Deux drones à la Chambre

La Chambre d'agriculture 17-79 s'est elle aussi investie dans cette aventure. Jean-Philippe Bernard et Christophe Mauget travaillent avec les deux drones déjà acquis. «Nous passons au-dessus des champs pour prendre des photos...» s'amuse Jean-Philippe Bernard. «Nous volons à 50 m de hauteur, et jusqu'à 150 m, en passant plusieurs fois au-dessus d'une parcelle en prenant 150 à 200 photos.» Des images en couleur standard ou télédétection, thermique ou agronomique. «Cela nous permet de faire des diagnostics agronomiques en fournissant des cartes des parcelles avec des dégradés de couleurs. À 150 m de hauteur, à la vitesse de 10 m/s, nous avons des réalisations spatiales de l'ordre du mètre.» Jean-Philippe Bernard en profite pour apporter quelques précisions météorologiques : «le drone travaille même par temps nuageux, mais pas avec du vent ou de la pluie. Le satellite, lui, a une précision de 5 m sur 5».

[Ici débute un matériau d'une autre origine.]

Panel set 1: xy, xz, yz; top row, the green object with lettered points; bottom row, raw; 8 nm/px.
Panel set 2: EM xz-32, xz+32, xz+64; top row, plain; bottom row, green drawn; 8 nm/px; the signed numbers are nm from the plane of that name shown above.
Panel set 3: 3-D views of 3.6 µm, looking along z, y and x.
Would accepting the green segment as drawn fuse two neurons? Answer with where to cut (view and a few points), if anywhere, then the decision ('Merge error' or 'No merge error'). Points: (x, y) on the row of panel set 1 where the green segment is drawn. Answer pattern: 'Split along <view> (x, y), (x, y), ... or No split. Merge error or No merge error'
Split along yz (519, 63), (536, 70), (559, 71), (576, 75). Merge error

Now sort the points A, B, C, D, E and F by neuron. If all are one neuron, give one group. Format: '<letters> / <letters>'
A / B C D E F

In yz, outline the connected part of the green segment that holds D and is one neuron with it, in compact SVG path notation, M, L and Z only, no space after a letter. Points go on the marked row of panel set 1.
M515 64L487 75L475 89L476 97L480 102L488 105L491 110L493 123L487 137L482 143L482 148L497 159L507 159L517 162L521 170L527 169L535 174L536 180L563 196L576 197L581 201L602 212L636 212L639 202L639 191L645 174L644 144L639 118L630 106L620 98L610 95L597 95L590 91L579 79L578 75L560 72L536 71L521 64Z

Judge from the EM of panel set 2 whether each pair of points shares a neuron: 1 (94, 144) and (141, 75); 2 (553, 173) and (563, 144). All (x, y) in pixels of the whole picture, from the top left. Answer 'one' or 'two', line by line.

L'optimisation différentielle

«Les exploitants attendent de cet outil des conseils classiques», complète-t-il. Des outils utilisant cette cartographie produite existent, permettant d'intégrer les données. Surtout chez les entrepreneurs de travaux agricoles. «C'est un langage universel de cartographie SIG», indique Jean-Philippe Bernard. Pour lui, l'établissement d'une carte ne doit pas permettre de découvrir l'hétérogénéité de la parcelle. «Elle confirme ce qui est observé au sol». La Chambre propose alors de travailler de façon «différentielle», là où l'exploitant travaillait jusqu'alors de manière homogène sur sa parcelle. «L'intérêt de la télédétection est de pouvoir interpréter la réalité, peu visible ou détectable au sol, et de chercher une explication à cette dernière.» On cherche la cause, on ajuste, on compense. C'est le rôle du conseiller de compléter avec des analyses de sol, des réglages des appareils, des zones plus sèches... «La plante est notre indicateur, notamment sur le stress hydrique.» Quant au gain, in fine, après la compensation, Jean-Philippe Bernard attend encore des résultats d'expérimentation : «c'est une vraie révolution culturelle dans les conduites culturales. Notamment sur les unités de travail en surface et la différenciation entre ces unités. Il faut réfléchir au morcellement de la parcelle au mètre près, concevoir une nouvelle unité de travail en complexifiant les parcours culturaux.» Multiplication des données d'intervention, meilleures réponses : entre exploitations de plus en plus grandes et «morcellisation», la pratique doit changer. «L'évaluation de cette télédétection se verra à la récolte et dans les gains de rendement.» Cartes papiers et explications vont de pair pour la prestation drone de la Chambre.